During the first half of FY19, the company reported a decline in revenue majorly as a result of lower new vehicle deliveries. Total revenue was reported at $248.7 million, down 1.9% on pcp. Net profit after tax was recorded at $29.4 million, down 6.7% on pcp. Earnings per share also went down by 8% in comparison to 1H 18 to 11.33 cps. During the period, the company also declared a fully franked interim dividend of 8.169 cps. Despite the abovementioned decline in the revenue and profits, a strong performance was noted in tool-of-trade business and offshore operations along with a decent performance in all the markets, including Australia, New Zealand and the UK.
Financial Results for 1H19 (Source: Company Presentation)
Performance in the second half of the year is likely to be impacted by tough challenges in the consumer business. The company is working towards coping up with the headwinds in the segment but does not promise a standout performance during 2H FY19.
The company’s stock is currently trading at a price of $3.110, up 1.967% during the day’s trade. The stock yielded returns of 16.28% and 18.11% over a period of one month and three months, respectively.
AMA Group Limited
AMA Group Limited (ASX: AMA) is engaged in the business of automotive aftercare and accessories.

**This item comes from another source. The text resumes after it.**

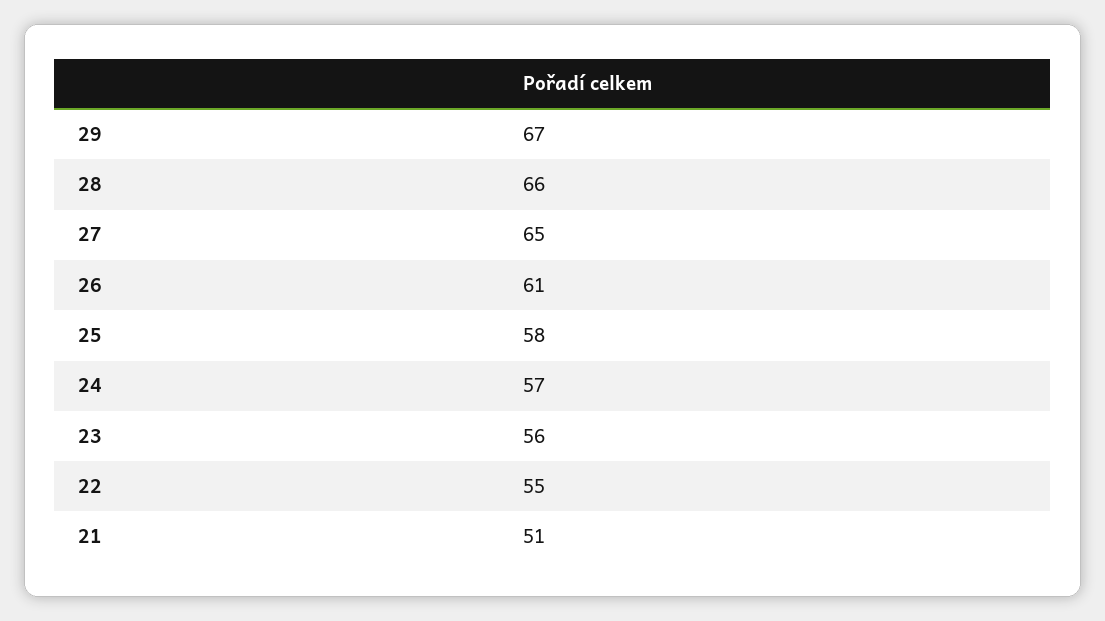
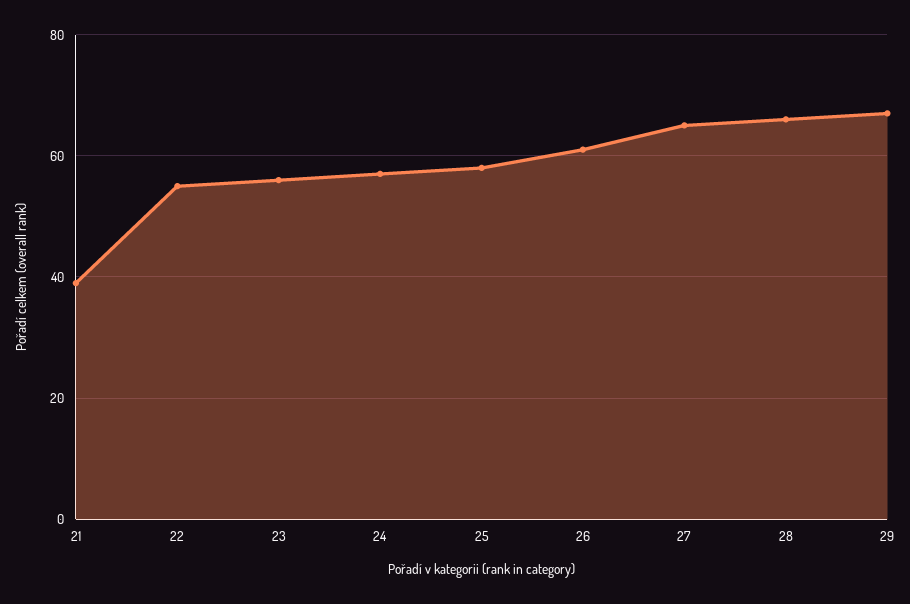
21: 51 -> 40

In an announcement to the exchange on 12th June 2019, the company updated that it has received the market investment incentive instalment of $30.9 million, which was utilised to finalise contractual earnouts, acquisitions and other general purposes. The company is set to finalise a set of binding agreements and Greenfields for panel and other businesses by June 2019. The acquisitions are expected to contribute revenue in excess of $120 million and EBITDA close to $12 million on an annual basis. The company planned to fund the acquisitions through a combination of cash and debt and has also raised its debt facility with NAB to C$150 million.

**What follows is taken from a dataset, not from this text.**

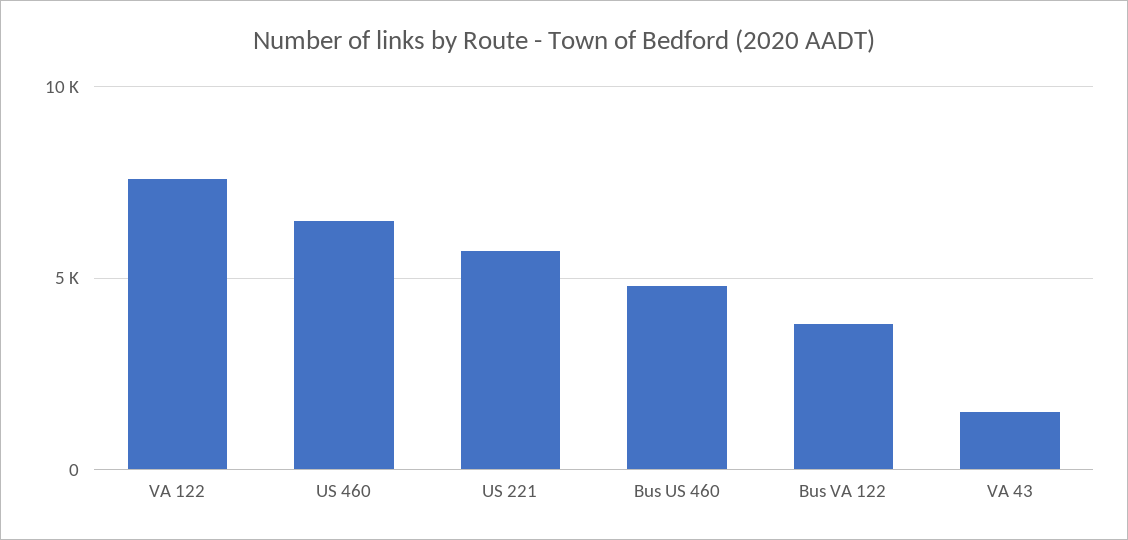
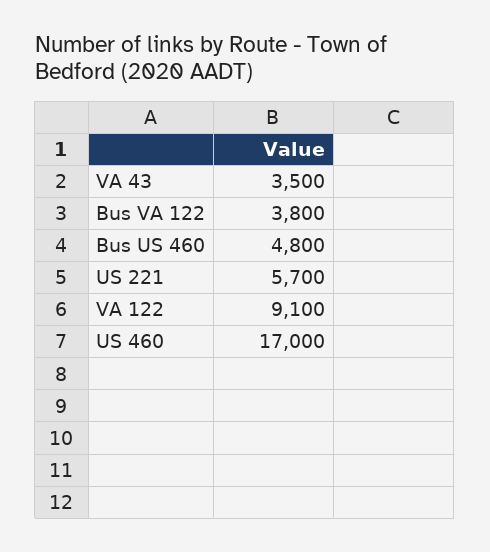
VA 122: 7500 -> 9100
US 460: 6500 -> 17000
VA 43: 1500 -> 3500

Another update was in connection to the appointment of Steven Bubulj to the position of CEO of Panel Division to help drive the growth of the division. He holds extensive experience in the industry and is expected to join the group from 1st July 2019. The company is progressing towards its procurement opportunity with key supply and distribution agreements being finalised. While earnings from the opportunity will be minimal during FY19, it is expected to provide positive returns in the subsequent financial year.
During 1H FY19, the investments made by the company led to a significant improvement in the business. For instance, the Vehicle Panel Repair division acquired four new businesses and opened two Greenfields. The company reported an EBITDA of $24.3 million, up 17.77% as compared to pcp EBITDA of $20.6 million. Revenue during the period amounted to $302.5 million, up 32.45% on pcp. Net profit for the period amounted to $9.9 million, reporting an increase of 29.82% on the prior corresponding period. The strong performance in the current period augurs a boost in future earnings.
Income Statement for 1HFY19 (Source: Company Reports)
On the stock performance front, the company recorded a return of 6.38% and 27.55% over a period of one month and three months, respectively. The stock is currently trading at a price of $1.305, up 4.4% during the day’s trade, with a market cap of $673.96 million as on 12th June 2019.